§ **Supplied passage**:
State efforts to discipline physicians, which had been growing in recent years, flattened out in the late 1980s, and the rate of disciplinary actions fell for the first time in 1989, a consumer advocacy group said yesterday.
The Public Citizen Health Research Group's annual review showed a slight increase in the number of actions against physicians -- from 1,489 in 1988 to 1,509 in 1989, the latest year for which records have been compiled. But since the number of doctors in practice also rose, the rate of actions dropped from 2.77 per 1,000 physicians to 2.64.
The group estimated that more than 100,000 people in the United States are injured or killed in hospitals every year because of physicians' negligence.
"The fact that most states fail to exert maximum possible effort to discipline these doctors is one of the most serious threats to the health of American patients," the report said.
In 1984, the states took 745 serious disciplinary actions -- license revocations, license suspensions or probations -- against doctors. This jumped to 1,089 the next year, rose 17 percent in each of the next two years to 1,489 in 1987 and then remained essentially the same for the next two years.
But these numbers "still aren't high enough to accurately reflect the frequency of behavior warranting disciplinary action," the report said. More than 570,000 physicians practice in the United States.
"The country as a whole is going backward, not forward, when it comes to protecting the public from physicians who commit serious acts of negligence, operate under the influence of drugs or alcohol or sexually assault patients," said Sidney Wolfe, director of the health group.
The numbers in the report are based on actions reported by the Federation of State Medical Boards.
Public Citizen lauded Missouri's efforts, which topped the list of states with a disciplinary rate of seven serious actions per 1,000 physicians. Missouri's state medical board is one of the few with programs to find negligent physicians rather than waiting for formal complaints to be filed.
Other states in the top 10 in 1988 that remained there in 1989 were Georgia, Iowa, Oklahoma, Mississippi, West Virginia and Colorado, according to the report.
At the bottom of the list is New Hampshire, which took no actions against physicians in 1989. Connecticut had the next lowest record, followed by North Dakota, Texas and Maryland.
The differences in the rates among the states is a measure of how serious a state is at disciplining errant doctors, not of the quality of a state's doctors as a whole, the report said.
It said residents of states with low discipline rates should be alarmed because "people in these states are much more likely than people in high-discipline states to be injured or killed by doctors still on the loose because they haven't been caught."

§ **Work order A**: From the article on physician discipline, reproduce the text between "But these numbers" and "the United States.", inclusive.
§ **Work order B**:
Answer these questions using the article on physician discipline:
(i) Which state topped the list, and what was its disciplinary rate?
(ii) How many actions did New Hampshire take against physicians in 1989?
(iii) Which organization reported the actions that the numbers in the report are based on?

§ **Entries supplied**:
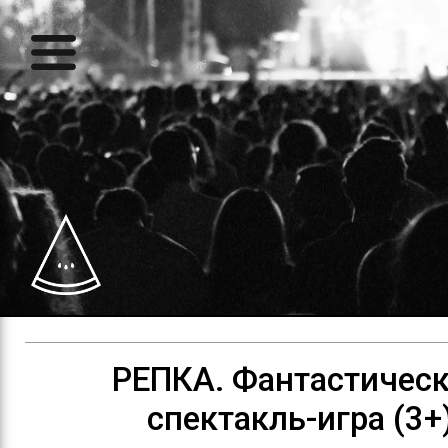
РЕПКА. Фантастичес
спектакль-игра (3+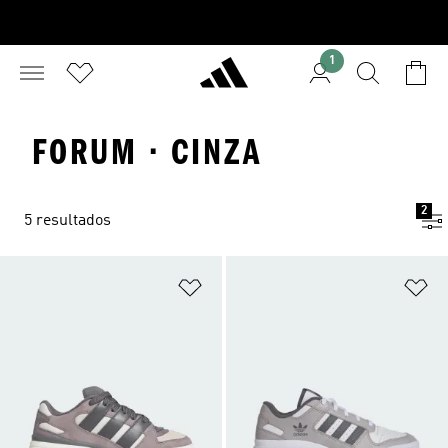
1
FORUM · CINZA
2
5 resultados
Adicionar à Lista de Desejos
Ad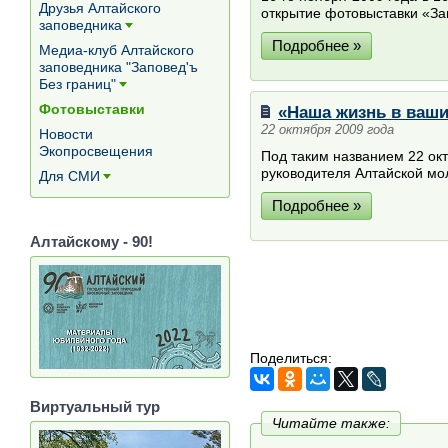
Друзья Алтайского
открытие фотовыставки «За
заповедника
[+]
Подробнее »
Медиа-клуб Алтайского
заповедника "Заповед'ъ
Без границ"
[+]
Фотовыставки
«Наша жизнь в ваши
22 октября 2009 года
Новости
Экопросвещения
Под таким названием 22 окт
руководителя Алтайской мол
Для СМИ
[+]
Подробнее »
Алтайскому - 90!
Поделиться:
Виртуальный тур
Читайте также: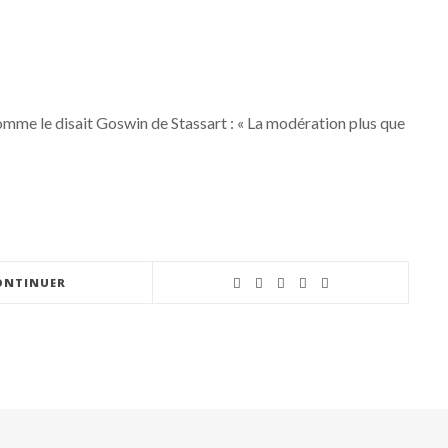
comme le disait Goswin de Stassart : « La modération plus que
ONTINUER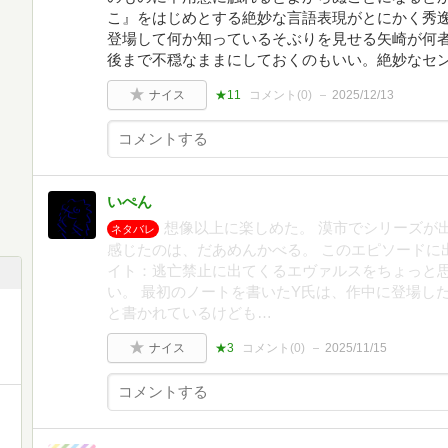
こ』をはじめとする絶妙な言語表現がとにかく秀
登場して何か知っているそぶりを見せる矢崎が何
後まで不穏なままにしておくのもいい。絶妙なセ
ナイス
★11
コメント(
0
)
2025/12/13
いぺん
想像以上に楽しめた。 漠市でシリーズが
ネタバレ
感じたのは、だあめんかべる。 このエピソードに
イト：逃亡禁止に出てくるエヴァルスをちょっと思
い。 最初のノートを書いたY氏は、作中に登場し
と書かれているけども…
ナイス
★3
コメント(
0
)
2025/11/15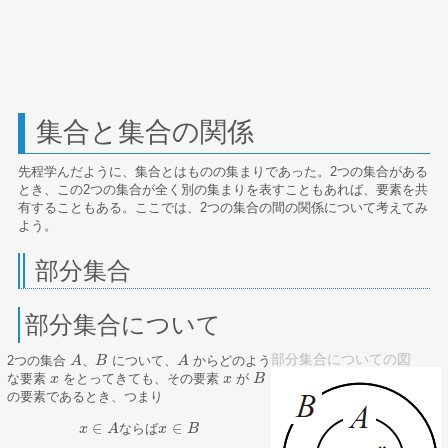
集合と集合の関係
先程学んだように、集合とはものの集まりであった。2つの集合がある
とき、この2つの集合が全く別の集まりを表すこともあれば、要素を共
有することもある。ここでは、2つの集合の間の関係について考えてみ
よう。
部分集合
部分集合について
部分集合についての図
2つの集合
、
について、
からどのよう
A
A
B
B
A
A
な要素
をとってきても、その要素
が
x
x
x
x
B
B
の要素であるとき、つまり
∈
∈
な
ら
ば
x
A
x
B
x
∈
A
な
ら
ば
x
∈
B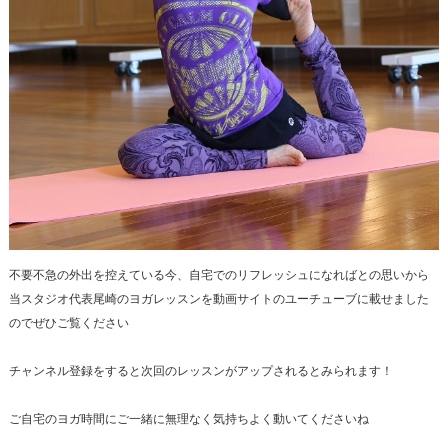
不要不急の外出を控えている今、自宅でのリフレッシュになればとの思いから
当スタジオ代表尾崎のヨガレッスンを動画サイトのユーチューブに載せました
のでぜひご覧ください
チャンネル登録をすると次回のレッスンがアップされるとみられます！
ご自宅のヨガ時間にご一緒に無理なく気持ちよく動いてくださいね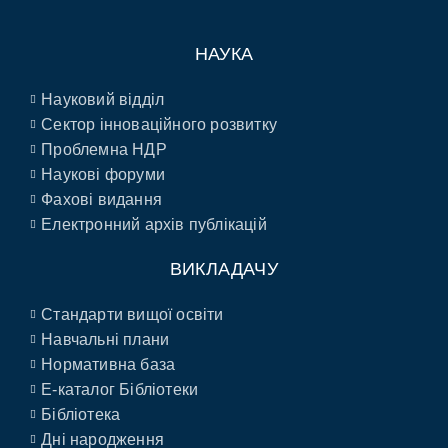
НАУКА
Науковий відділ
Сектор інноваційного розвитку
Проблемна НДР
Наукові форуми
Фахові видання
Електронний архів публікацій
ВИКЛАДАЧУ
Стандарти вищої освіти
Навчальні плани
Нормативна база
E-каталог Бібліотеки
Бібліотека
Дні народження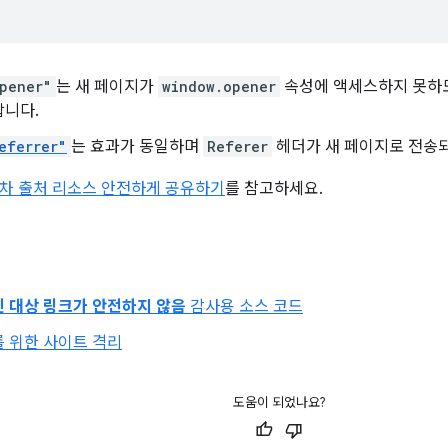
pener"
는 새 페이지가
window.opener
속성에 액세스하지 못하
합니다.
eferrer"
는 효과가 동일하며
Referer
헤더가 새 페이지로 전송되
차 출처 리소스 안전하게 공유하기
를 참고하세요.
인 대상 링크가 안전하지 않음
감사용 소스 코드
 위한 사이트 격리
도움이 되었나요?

§ **Reply A**:
But these numbers "still aren't high enough to accurately reflect the frequency of behavior warranting disciplinary action," the report said. More than 570,000 physicians practice in the United States.

§ **Reply B**:
(i) Missouri, with seven serious actions per 1,000 physicians.
(ii) None.
(iii) The Federation of State Medical Boards.